» Work instructions
Could you repeat the listing below exactly while leaving its pictures behind?

» Collected data

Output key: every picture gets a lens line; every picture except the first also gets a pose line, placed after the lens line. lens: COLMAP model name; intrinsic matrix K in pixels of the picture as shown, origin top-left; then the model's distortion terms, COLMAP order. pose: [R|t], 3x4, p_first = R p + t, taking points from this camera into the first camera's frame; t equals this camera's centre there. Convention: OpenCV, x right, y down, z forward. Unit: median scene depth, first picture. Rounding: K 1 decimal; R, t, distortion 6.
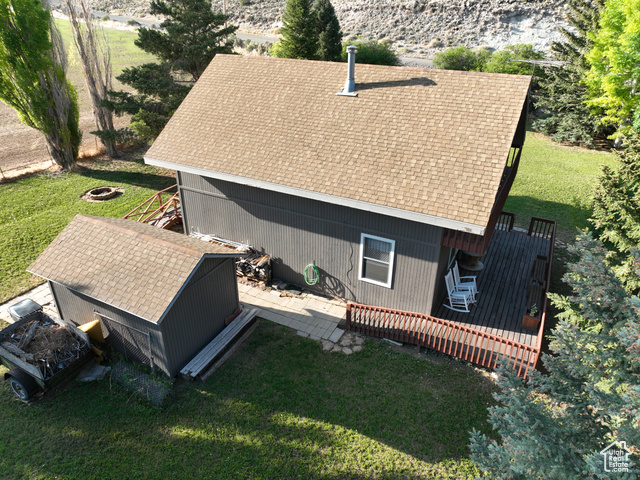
lens RADIAL K [[449.8, 0, 320.0], [0, 449.8, 240.0], [0, 0, 1]] dist [-0.004599, 0.023882]
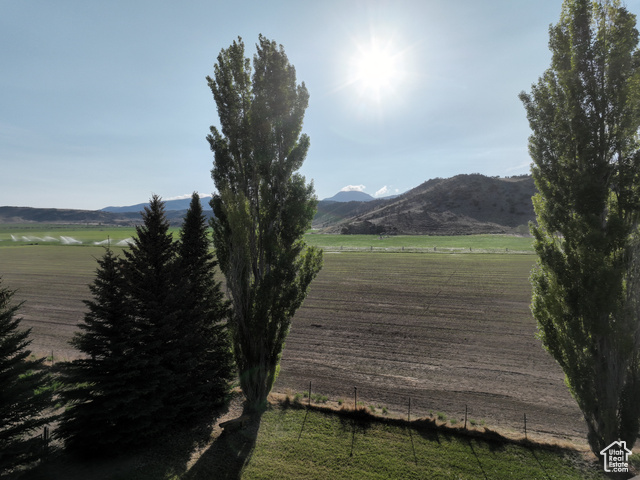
lens RADIAL K [[449.8, 0, 320.0], [0, 449.8, 240.0], [0, 0, 1]] dist [-0.004599, 0.023882]
pose [[0.170811, 0.003844, -0.985296, 0.099809], [-0.462982, 0.883033, -0.076818, -0.337852], [0.869754, 0.469296, 0.152611, 0.544289]]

» Finished task
Output key: every picture gets a lens line; every picture except the first also gets a pose line, placed after the lens line. lens: COLMAP model name; intrinsic matrix K in pixels of the picture as shown, origin top-left; then the model's distortion terms, COLMAP order. pose: [R|t], 3x4, p_first = R p + t, taking points from this camera into the first camera's frame; t equals this camera's centre there. Convention: OpenCV, x right, y down, z forward. Unit: median scene depth, first picture. Rounding: K 1 decimal; R, t, distortion 6.
lens RADIAL K [[449.8, 0, 320.0], [0, 449.8, 240.0], [0, 0, 1]] dist [-0.004599, 0.023882]
lens RADIAL K [[449.8, 0, 320.0], [0, 449.8, 240.0], [0, 0, 1]] dist [-0.004599, 0.023882]
pose [[0.170811, 0.003844, -0.985296, 0.099809], [-0.462982, 0.883033, -0.076818, -0.337852], [0.869754, 0.469296, 0.152611, 0.544289]]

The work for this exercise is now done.